YOUR TASK >> All the lines below need to be transcribed exactly. Pictures get left out.

Top of EXERCISE INPUTS

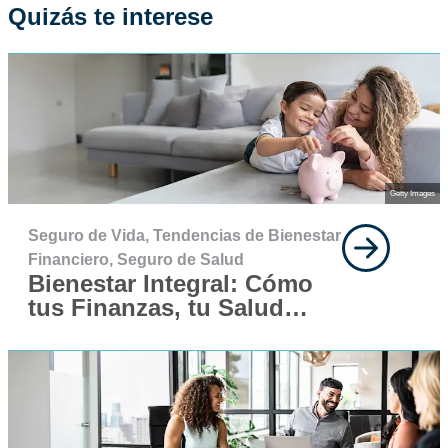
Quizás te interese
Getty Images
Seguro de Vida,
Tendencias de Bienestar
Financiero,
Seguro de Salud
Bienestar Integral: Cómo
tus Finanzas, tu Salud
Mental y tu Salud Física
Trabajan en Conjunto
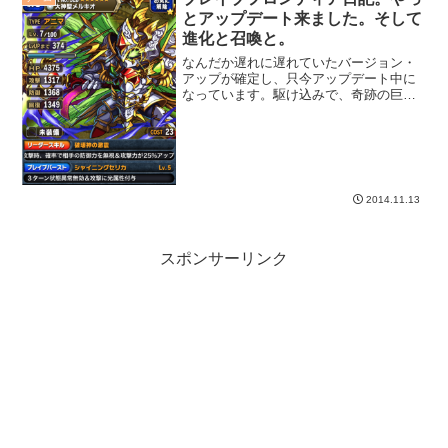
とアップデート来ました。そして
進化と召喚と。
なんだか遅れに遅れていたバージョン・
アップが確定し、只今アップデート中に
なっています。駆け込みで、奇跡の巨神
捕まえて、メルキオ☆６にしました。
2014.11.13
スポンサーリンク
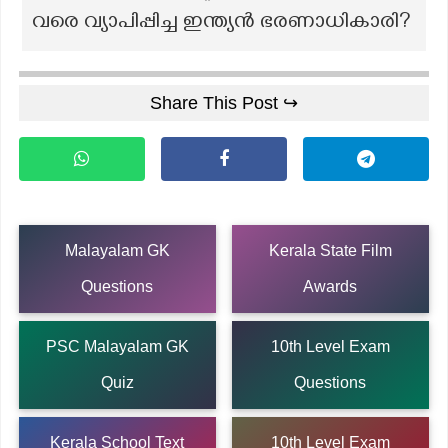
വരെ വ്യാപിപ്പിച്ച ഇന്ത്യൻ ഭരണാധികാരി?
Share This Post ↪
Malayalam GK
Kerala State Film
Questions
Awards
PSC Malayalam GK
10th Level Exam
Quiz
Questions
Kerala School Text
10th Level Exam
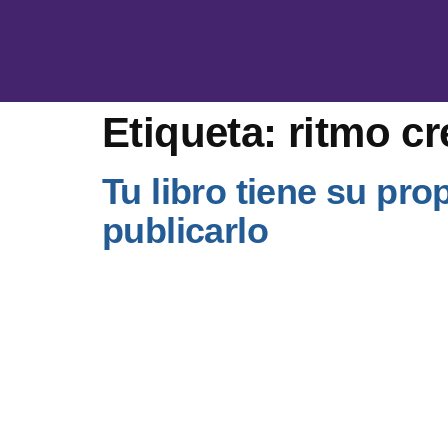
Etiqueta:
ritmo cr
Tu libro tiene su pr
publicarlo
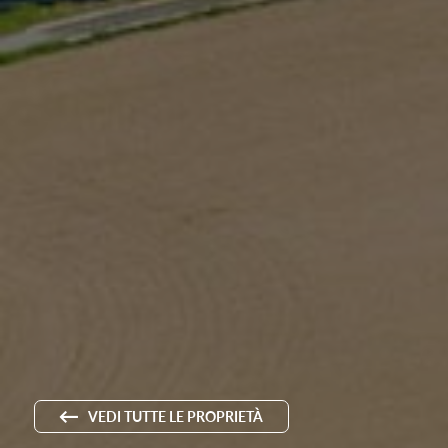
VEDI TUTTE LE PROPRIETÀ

Bottom of EXERCISE INPUTS

TASK ANSWER >>
Quizás te interese
Getty Images
Seguro de Vida,
Tendencias de Bienestar
Financiero,
Seguro de Salud
Bienestar Integral: Cómo
tus Finanzas, tu Salud
Mental y tu Salud Física
Trabajan en Conjunto
とアップデート来ました。そして
進化と召喚と。
なんだか遅れに遅れていたバージョン・
アップが確定し、只今アップデート中に
なっています。駆け込みで、奇跡の巨神
捕まえて、メルキオ☆６にしました。
2014.11.13
スポンサーリンク
വരെ വ്യാപിപ്പിച്ച ഇന്ത്യൻ ഭരണാധികാരി?
Share This Post ↪
Malayalam GK
Kerala State Film
Questions
Awards
PSC Malayalam GK
10th Level Exam
Quiz
Questions
Kerala School Text
10th Level Exam
Etiqueta:
ritmo cr
Tu libro tiene su pr
publicarlo
VEDI TUTTE LE PROPRIETÀ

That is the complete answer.